Gerçek büyüklükte ilk Denizaltı Termal Reaktörü 1953 yılında oldu. Onu taşıyacak Nautilus de 1954’de denize indirildi. Gemi o güne kadar denizaltında alışılmış hızı iki katına, 20-25 mile çıkardı; 120 m olarak bilinen en çok dalma derinliğinin altına indi; 50 gün su altında kalabileceğini, bu süre içinde bir dünya turuna denk ( 30000 mil) yol alabileceğini kanıtladı. Tayfa için gerekli oksijeni deniz suyunun elektrolizinden üretiyordu. 1958 Martı’nda aynı tekne Kuzey Kutbu’nu buz kabuğu altından geçerek tarihin unutulmaz bir başarısını simgelemiştir.
Klasik denizaltılara oranla nükleer denizaltılar küçüktü. Haliyle tahrip gücü de az idi. 1960 yılında yepyeni bir silah, nükleer başlıklı Polaris füzeleri nükleer denizaltılara yüklendi. 1960 Eylülü’nde Amerika Enterprise isimli ilk nükleer uçak gemisini, 1960 Ekimi’nde İngiltere Dreadnougt isimli ilk denizaltısını denize indirdiler. Hotel tipi ilk Sovyet denizaltıları da bu tarihlerde denize indirilmiştir.
ABD’ye ait Thresher nükleer denizaltısı 10 Nisan 1963 günü yaptığı bir derin dalış denemesinden su yüzüne çıkamayarak, Amerika Birleşik Devletlerinin kuzeydoğu sahillerinin 200 mil açıklarında kaybolup gitmiştir. Bu kaza gemide bulunan 129 denizcinin hayatına mal olmuştur.
1968 yılında ikinci nesil Sovyet nükleer denizaltısı olan Yankee’ler yapılmıştır. Amerikan nükleer denizaltlarının ikinci nesli olan Poseidon’ların ilki ise 1971 yılında yapılmıştır. Aynı yıl Fransızlarda ilk nükleer denizaltları Le redoutable’u hizmete sokmuşlardır. 1974 yılında Sovyet Rusya üçüncü nesil Delta’ları hizmete girmiştir. 1980’lerin başlarında Sovyetler SS-N-X 17’i ve amerikanlar Trident denizaltısını yapmışlardır.
1978 yılında 105 nükleer denizaltı hizmette görünüyordu. Bunların taşıdığı bayrağa göre dağılımları şöyleydi: Sovyetler Birliği 54, ABD 41, Fransa 5, İngiltere 4, Çin 1. Rus denizaltlarının sayısal üstünlüğüne karşın Amerikan denizaltlarının yüksek performanslarıyla ve silahlarının hedef hassasiyetiyle daha büyük vurucu güç oluşturarak üstünlük sağlamıştır.

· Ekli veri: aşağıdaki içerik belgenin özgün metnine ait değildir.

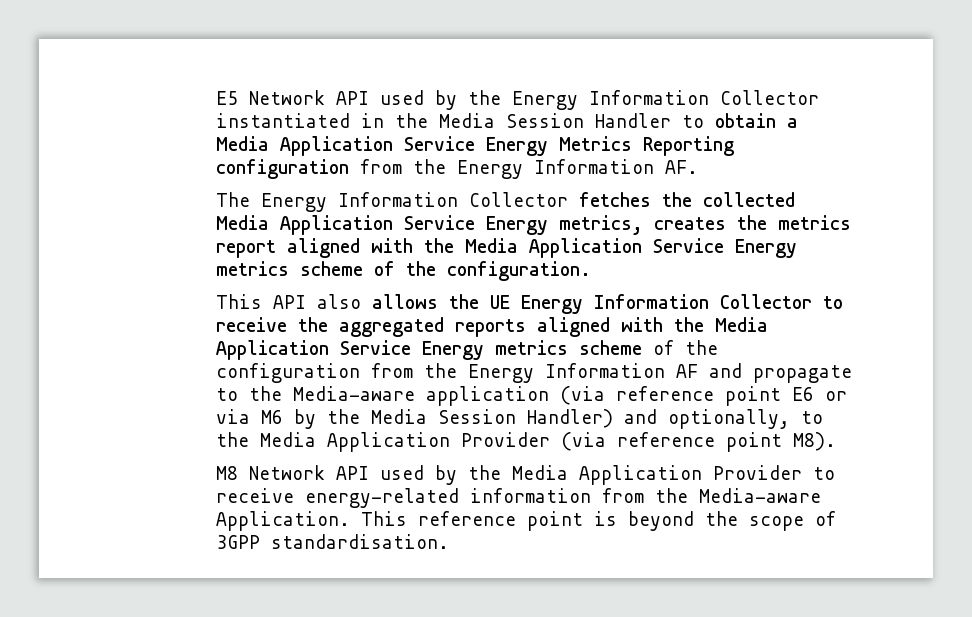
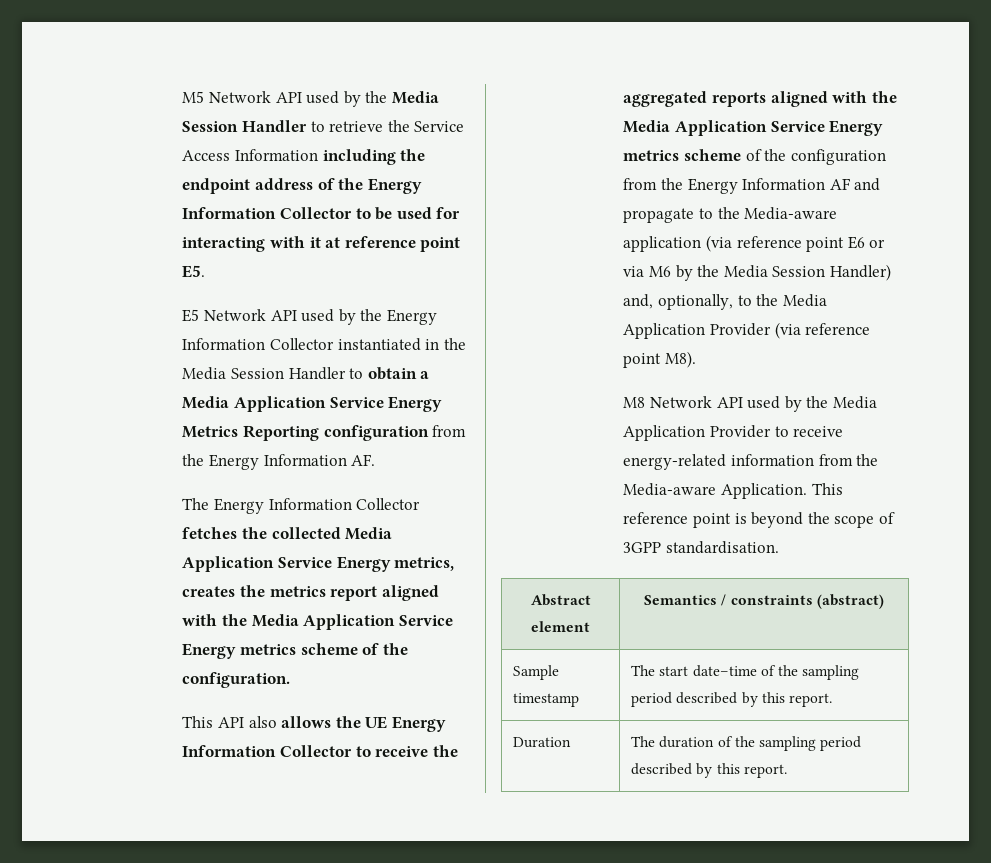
(216, 98) none -> [182,91,439,107] [182,120,465,132] [182,149,426,165] [182,178,422,194] [182,207,461,220] [182,236,461,252] [182,265,206,278] M5 Network API used by the Media Session Handler to retrieve the Service Access Information including the endpoint address of the Energy Information Collector to be used for interacting with it at reference point E5. //
[624,409,658,424] and -> [623,294,654,309] and,
(450, 541) none -> [530,594,591,606] [531,621,590,632] [644,594,884,609] [513,665,560,680] [513,693,580,707] [631,665,860,680] [631,692,832,707] [513,737,572,748] [631,736,862,751] [631,763,787,778] // Abstract element | Semantics / constraints (abstract) // Sample timestamp | The start date–time of the sampling period described by this report. // Duration | The duration of the sampling period described by this report.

Sivil nükleer gemilerin öncüsü 1959 yapımı Lenin buz kırandır. Bunu her biri değişik ülkelere ait üç yük gemisi izlemiştir: 1962 yılında Amerika’da Savannah, 1968 yılında Batı Almanya’da Otto Hahn ve 1974 yılında Japonya’da Mutsu… Savannah ve Mutsu reaktörlerindeki sızıntılar nedeniyle yıllardır hareketsizdirler. İçlerinde en uzun hizmet vereni 16900 BRT kapasiteli Otto Hahn kuru yük gemisidir.
1970’lerin kapanış yıllarında denizlerdeki reaktör sayısı, 122 dolaylarındadır. Yani karadaki nükleer santral reaktörlerinin yarısı kadardır.
Uydularda Hızlı Üretken Reaktörler
Tarihi Gelişme
Hızlı üretgen reaktörün çabuk geçiştirilen bir cazibesi de hacimce ve ağırlıkça küçük olmasıdır. Bu da onu uydularda ısı ve elektrik kaynağı olarak kullanılmasını çekici kılmıştır.
3 Nisan 1965, nükleer reaktörün uzaya ilk gönderiliş tarihidir. SNAP-10 A diye anılan 50 kWt gücünde deneysel reaktör “snapshot” isimli uyduyla o gün fırlatılmıştır. Atılıştan 10 saat sonra reaktör uzaktan kumanda ile çalıştırılmış ve müteakip 2,5 saat içinde tam güce çıkarılmıştır. 6 gün sonra, her şey yolunda gittiği için, yerden kontrol iptal edilerek reaktör kendi öz kontrolüne terk edilmiştir. Fakat 43 gün sonra uydudaki voltaj ayarlayıcısının bozulması üzerine reaktör beklenmedik şekilde durmuş ve bir daha çalıştırılamamıştır. Yapılan hesaplamalara göre uydu dünyaya 4000 yıl sonra düşecektir. A.B.D günümüze dek uzayda başka nükleer reaktör denememiştir. Uydularda cihazların çalışması için gerekli ısı ve elektrik çoğunlukla güneşten sağlanmaktadır.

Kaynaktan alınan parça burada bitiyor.